Good news: It’s totally possible to get ample fiber on keto. In addition to fiber-filled avocados, nuts, and seeds, incorporate plenty of low-carb, high-fiber vegetables like mushrooms, bell peppers, kale, and broccoli.

2. Hydrate

Whether you’re keto or not, fail to drink enough water throughout the day and you’ll probably end up constipated.

“Staying hydrated helps stimulate digestion, keeping things moving and warding off digestive issues,” says Axe.

If you don’t like water plain, try adding a squirt of a lemon or lime for extra flavor.
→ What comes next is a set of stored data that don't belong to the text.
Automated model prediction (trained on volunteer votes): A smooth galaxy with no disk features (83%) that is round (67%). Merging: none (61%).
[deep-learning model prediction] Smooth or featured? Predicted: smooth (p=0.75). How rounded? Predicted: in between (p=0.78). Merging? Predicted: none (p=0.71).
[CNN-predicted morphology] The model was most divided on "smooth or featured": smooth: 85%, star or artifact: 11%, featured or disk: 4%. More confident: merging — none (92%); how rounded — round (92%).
Drinking herbal tea or bone broth will also get the job done.

3. Keep Your Electrolytes Balanced

Keto decreases water retention and increases our urine output, which can cause our body to flush out electrolytes.
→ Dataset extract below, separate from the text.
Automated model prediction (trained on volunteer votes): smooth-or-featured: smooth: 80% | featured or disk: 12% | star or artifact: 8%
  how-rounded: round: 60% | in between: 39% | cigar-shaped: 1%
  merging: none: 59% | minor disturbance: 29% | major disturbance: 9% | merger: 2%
These minerals, which include sodium, magnesium, and potassium, are important for all sorts of body functions, including muscular contractions and digestive regularity, says Axe.

While eating keto-friendly fruits and veggies will help replenish lost electrolytes, adding an electrolyte supplement to your routine can ensure you meet your needs.

Plus, because our colon absorbs water, leaving less available to soften stool, Bedford recommends keto dieters consume plenty of salt every day. This will help your body retain water, so there’s enough to go around—and keep your toilet time strain-free. So go ahead and bust out the salt shaker!

4. Move Your Body

What you eat and drink aren’t the only causes of keto constipation. “Inadequate physical inactivity can also contribute,” says Axe.

Often, when people experience the fatigue associated with keto flu during the first few weeks on the diet, cutting back on exercise can help reduce stress on the body as it transitions into ketosis.

Related: How Going Keto Affects Your Workouts

However, that doesn’t mean a keto diet justifies a sedentary lifestyle. “Staying active can speed up the passage of food through the intestines,” says Axe.

So if you want to truly feel your best on keto, you’ve got to get moving. Axe recommends at least 20 to 40 minutes of lower-intensity exercise (like walking, jogging or cycling) to promote regularity.

The Bottom Line

As you start and refine your keto diet, you can expect some funky digestive issues to pop up. Be patient, and focus on living an active lifestyle, staying hydrated, and eating healthy fats and fiber-rich foods.

As Axe says, “following a healthy, balanced diet rich in whole foods is the easiest and most effective way to reduce symptoms and optimize digestive health on the ketogenic diet.”